A Practical Survey on Faster and Lighter Transformers (2103.14636v2)

Published 26 Mar 2021 in cs.LG

Abstract: Recurrent neural networks are effective models to process sequences. However, they are unable to learn long-term dependencies because of their inherent sequential nature. As a solution, Vaswani et al. introduced the Transformer, a model solely based on the attention mechanism that is able to relate any two positions of the input sequence, hence modelling arbitrary long dependencies. The Transformer has improved the state-of-the-art across numerous sequence modelling tasks. However, its effectiveness comes at the expense of a quadratic computational and memory complexity with respect to the sequence length, hindering its adoption. Fortunately, the deep learning community has always been interested in improving the models' efficiency, leading to a plethora of solutions such as parameter sharing, pruning, mixed-precision, and knowledge distillation. Recently, researchers have directly addressed the Transformer's limitation by designing lower-complexity alternatives such as the Longformer, Reformer, Linformer, and Performer. However, due to the wide range of solutions, it has become challenging for researchers and practitioners to determine which methods to apply in practice in order to meet the desired trade-off between capacity, computation, and memory. This survey addresses this issue by investigating popular approaches to make Transformers faster and lighter and by providing a comprehensive explanation of the methods' strengths, limitations, and underlying assumptions.

PDF Abstract

An Expert Overview of "A Practical Survey on Faster and Lighter Transformers"

The paper authored by Quentin Fournier, Gaétan Marceau Caron, and Daniel Aloise provides a thorough investigation into the advancements aimed at optimizing the computational efficiency of Transformer models. The original Transformer model, introduced by Vaswani et al., revolutionized sequence-to-sequence tasks due to its ability to capture long-term dependencies using a self-attention mechanism. Despite its efficacy, the quadratic complexity of Transformers with respect to the sequence length presents a significant bottleneck, hindering scalability and practicality in resource-constrained environments.

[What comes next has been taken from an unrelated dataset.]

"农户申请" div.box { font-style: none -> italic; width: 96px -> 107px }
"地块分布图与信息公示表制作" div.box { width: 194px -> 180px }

Key Contributions and Analysis

Transformer Foundations and Challenges: The paper opens by delineating the evolution from Recurrent Neural Networks (RNNs) to Transformers, explaining how Transformers eliminated the limitations of RNNs in capturing long-range dependencies through the introduction of the attention mechanism. However, the cost of this improvement is quadratic in nature, leading to substantial resource demands, especially as sequence lengths increase.
General Methods for Efficiency: Several general techniques to reduce both computational burden and memory requirements are discussed:

- Gradient Checkpointing & Reversible Layers: These techniques allow for reduced memory consumption at the cost of additional computations by re-calculating intermediate activations during the backward pass.

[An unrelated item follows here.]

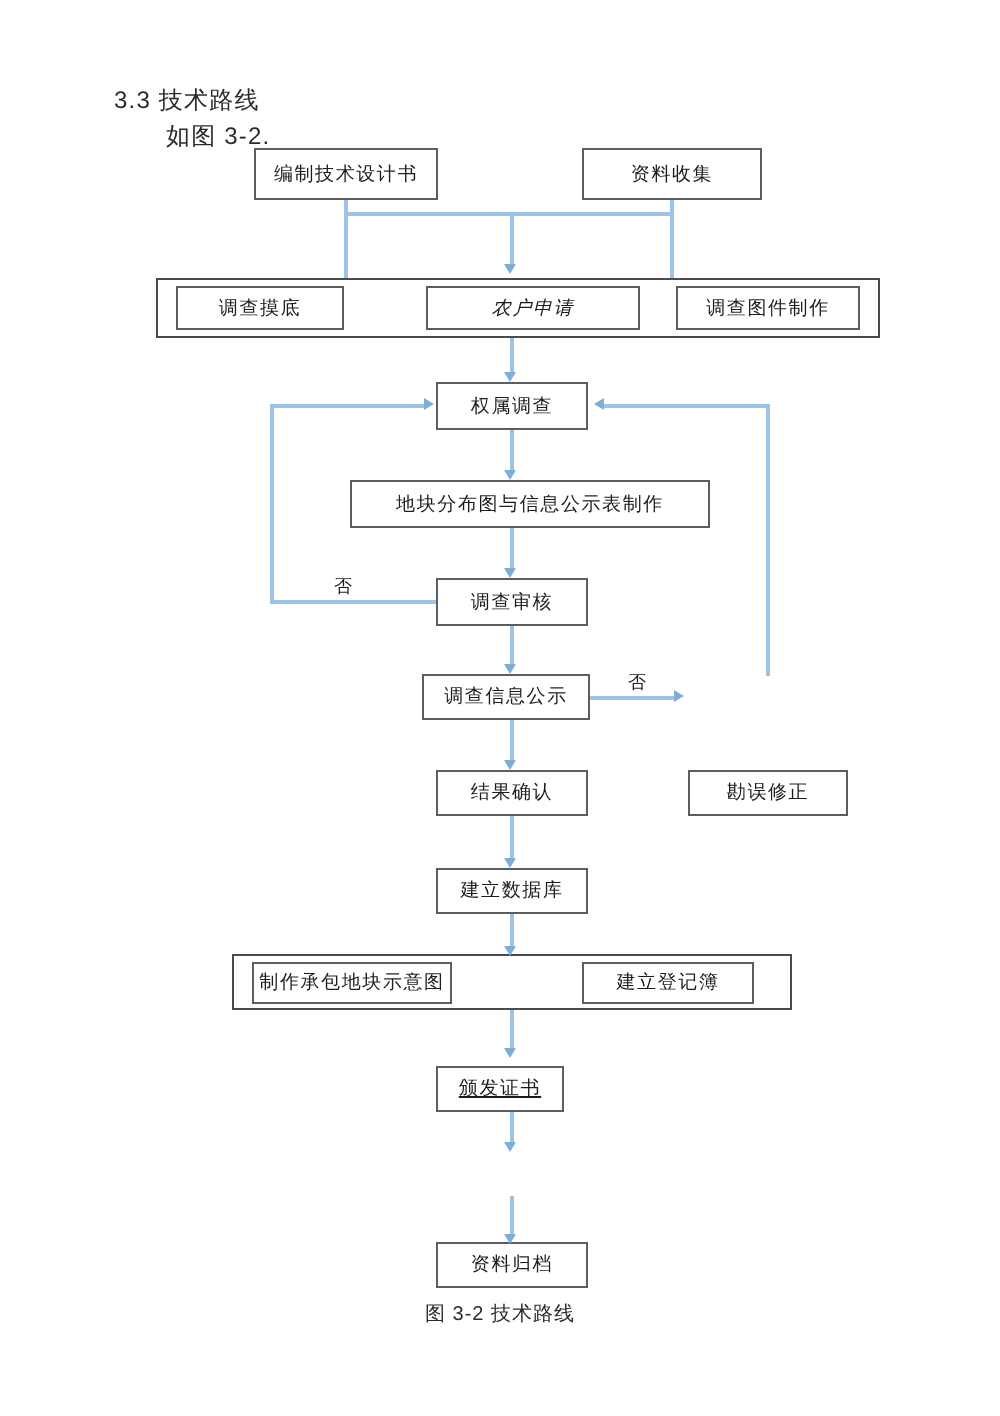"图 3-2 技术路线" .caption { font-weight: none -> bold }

- Parameter Sharing: Though this approach helps in memory reduction, it slightly diminishes model capacity due to fewer free parameters.

- Pruning and Knowledge Distillation: Both of these focus on reducing model size post-training, with pruning removing less salient weights and knowledge distillation training a smaller student model to emulate a larger teacher.

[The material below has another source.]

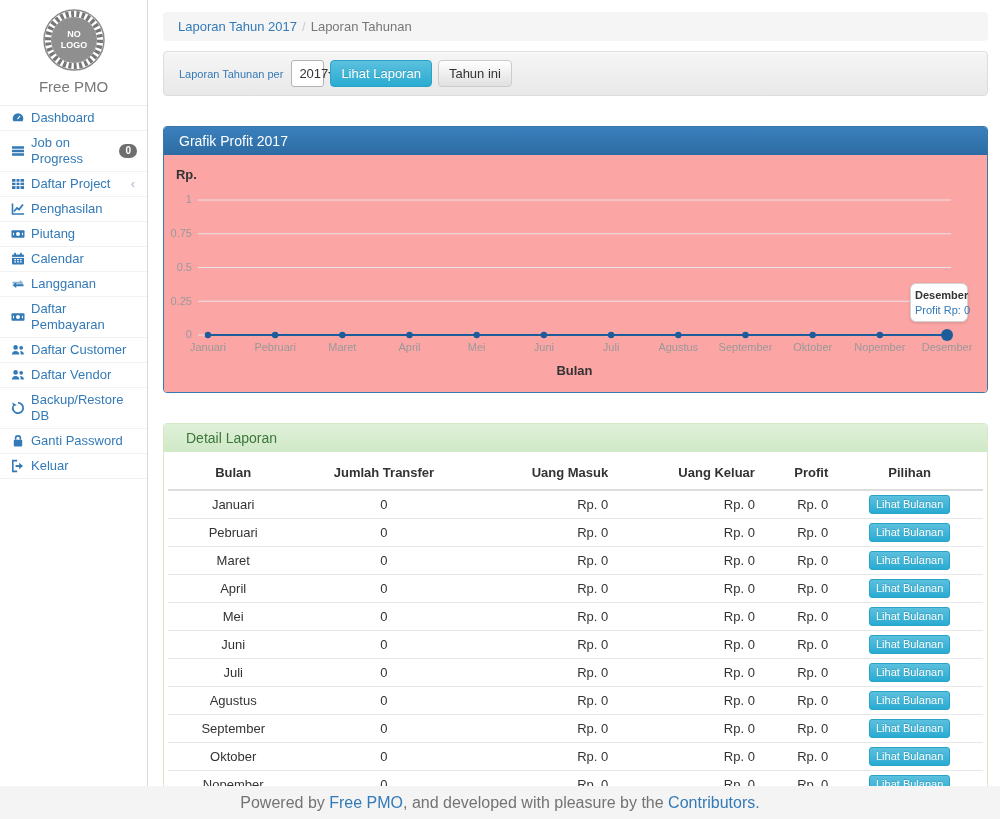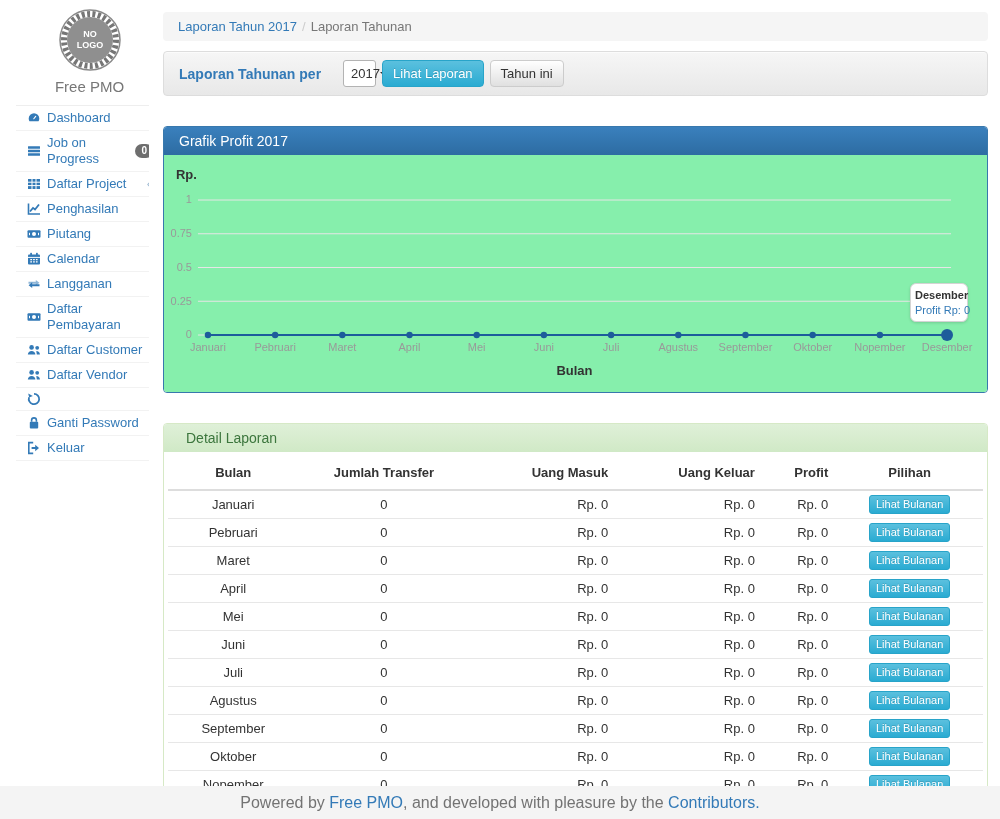"NO" .sidebar { left: 16px -> 0 }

- Mixed Precision and Quantization: By reducing the precision of arithmetic operations, these techniques substantially reduce memory usage and accelerate computations, particularly on hardware optimized for lower precision operations.

Specialized Approaches to Attention: Given that the bottleneck is primarily in the attention mechanism, specialized approaches focus on optimizing this part directly:

- Sparse Attention: By selectively focusing on a subset of potential attention connections, models like the Longformer and BigBird achieve linear complexity, which is critical for long-sequence processing.

- Factorized Attention: Techniques such as the Linformer reduce attention complexity by approximating attention with linear transformations.

- Architectural Modifications: Some models, such as the Compressive Transformer, introduce additional structures like memory layers to extend the attention span without incurring the full quadratic cost.

Implications and Future Directions

The research encapsulated in this survey is crucial for expanding the applicability of Transformers across various domains requiring long-sequence processing, such as genomics and high-resolution computer vision tasks. While strides have been made, the authors highlight the necessity for:

Unified Performance Benchmarks: There's a call for standardized benchmarks to objectively compare different efficiency-boosting techniques, given that improvements can be highly task-dependent.
Hardware-Aware Sparsity Patterns: Adapting models to leverage hardware capabilities can significantly improve their practical efficiency.
Understanding Self-Attention Dynamics: Achieving more interpretable models and understanding the fundamental aspects of attention can lead to more targeted and theoretically grounded improvements.

In essence, the paper provides a foundation for researchers looking to both deepen their understanding of current optimization techniques and explore new approaches that balance performance with scalability. This comprehensive examination underlines the importance of efficiency not just for expanding the Transformer’s capabilities but also for democratizing access to powerful machine learning tools in economically constrained settings.